イギリスの多くの植民地で、特定の企業に独占的な権益をあたえていたため、経済活動の自由は許されていない時代です。生活必需品の価格を不当につり上げることで、植民地の発展を阻害することが上手くいっていました。
その中で、金や香辛料やお茶がとれるわけではなかったので、無税地域にすることで、移民と産業の発展を促すことにしていたのです。元祖タックスヘイブンと言っていいでしょう。
その結果、アメリカにはたくさんの人が移住し、巨額の投資が行われたことで、急激に発展を遂げました。
ヒトラーも税金に悩む
ヒトラーは極悪人であると同時に、ズルい、セコい人間としても知られています。
このヒトラーは、当然のように脱税をしています。
ヒトラーは、集兵を免れて平々凡々とした毎日を過ごしたこともあります。スパイとして過ごすようになって、ドイツ労働党に潜り込んだときは、寝返ることで党の中心人物として君臨するような人です。

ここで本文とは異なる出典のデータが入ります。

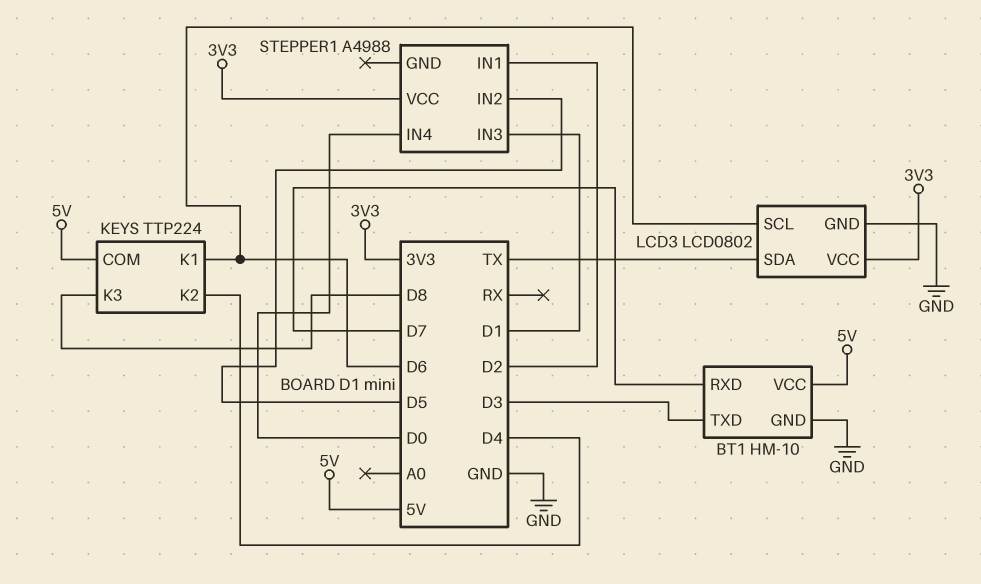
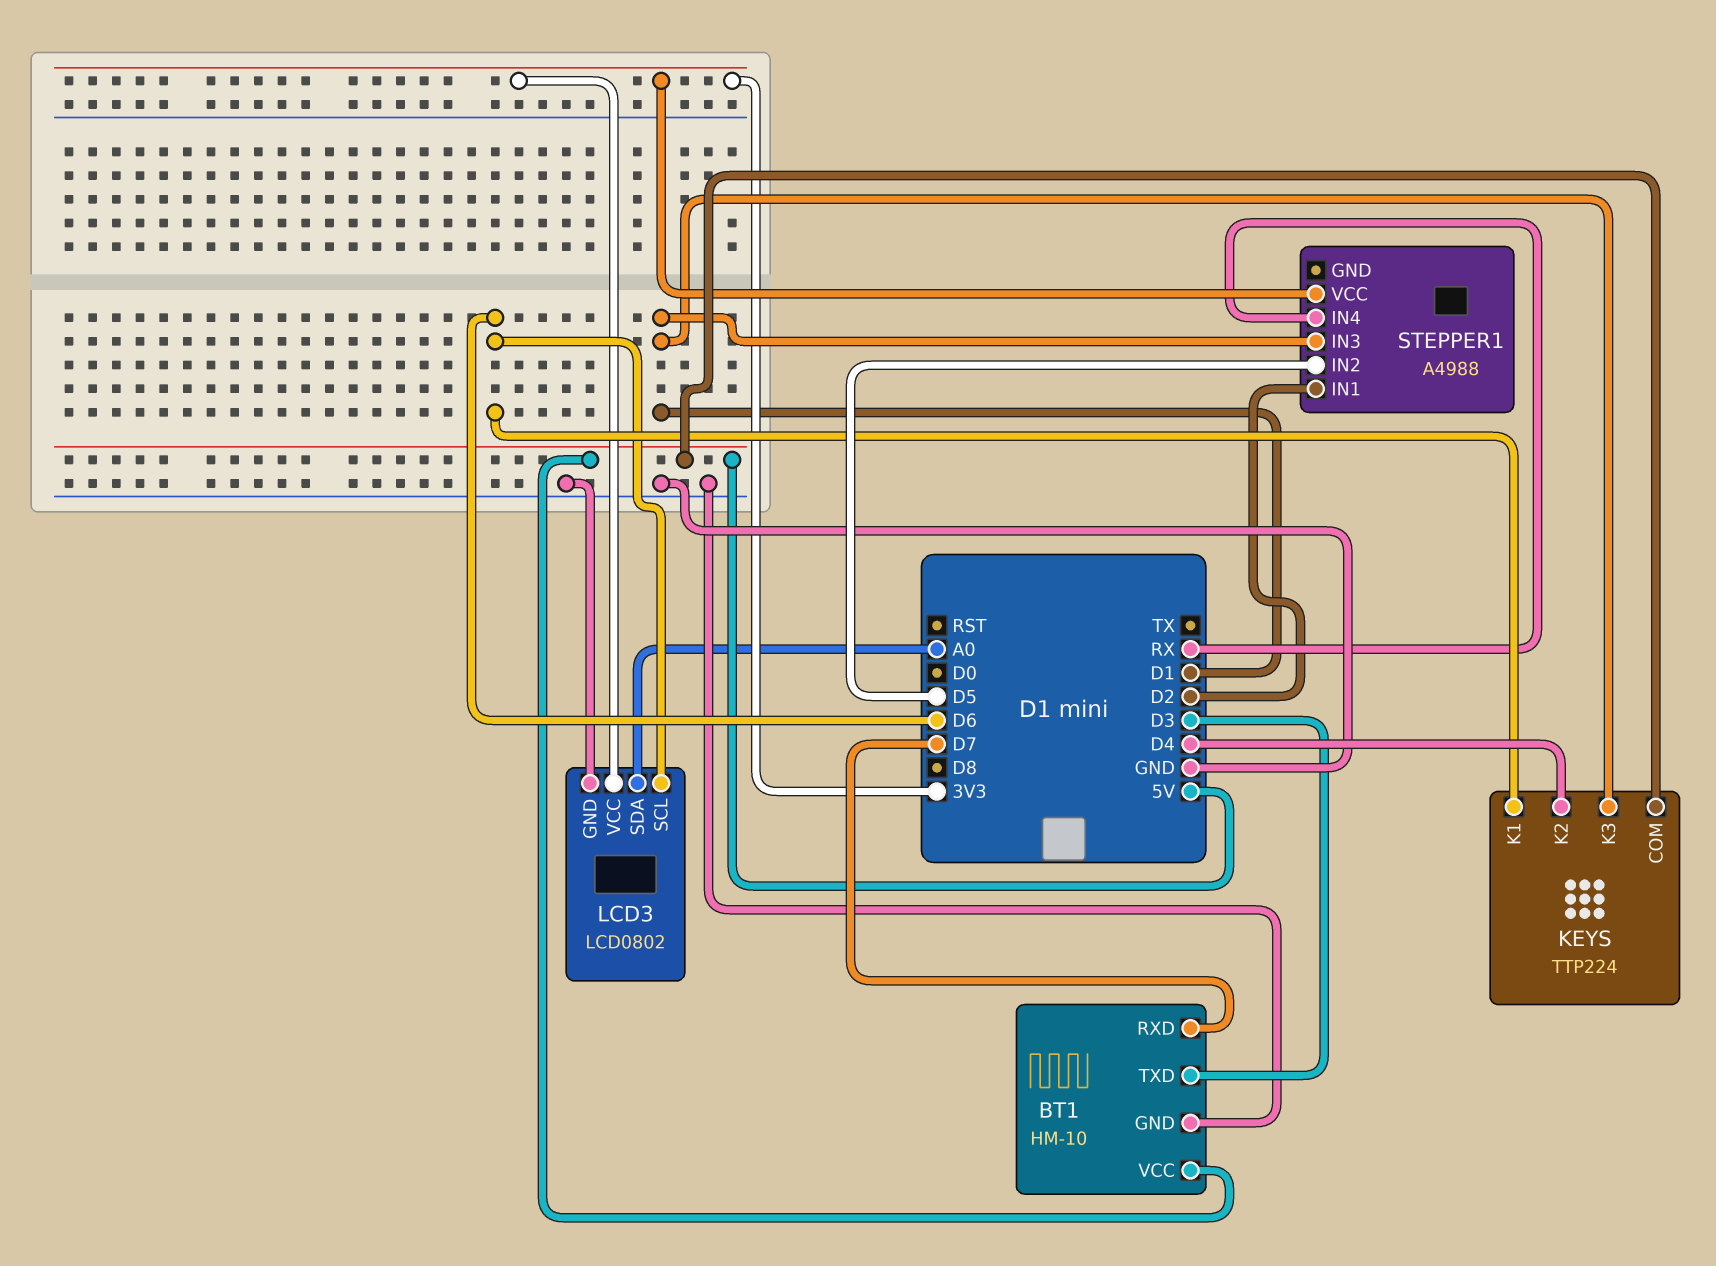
KEYS pin K3: D8 -> D1
LCD3 pin SDA: TX -> A0
STEPPER1 pin IN4: D0 -> RX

ヒトラーは、『我が闘争』という本を執筆して、25億円ほどの収入を得ていました。大きな収入を得たら、大きな税金が課せられます。本来はらう金額の3分の1程度は払ったものの、払う姿勢を見せつつまともに払わないという脱税に成功していたのです。
日米租税条約という不平等
日本企業が、アメリカで商売をして儲かった場合はアメリカで納税をします。
つまり、日本のプロ野球に来る助っ人のアメリカ人は日本で所得税を払うことはありません。日本人選手が大リーグに行った場合は、アメリカで所得税を払っていることがほとんどとなっています。
この不平等条約により、実務運用面ではアメリカ有利でしかありません。
アマゾンなどは子会社を税金の安いタックスヘイブンに置いて、グループ全体の利益を集中させて、節税を行っています。クレジットの決済機能をアイルランドのダブリンに置くなど、少々やりすぎで世界中から非難が殺到しているほどです。
アメリカの税務などがこの問題に着手しないのは、アマゾンがグループ全体の納税額の半分をアメリカで収めているからでしょう。このアマゾンに対して非難したのは、トランプ前大統領しかいません。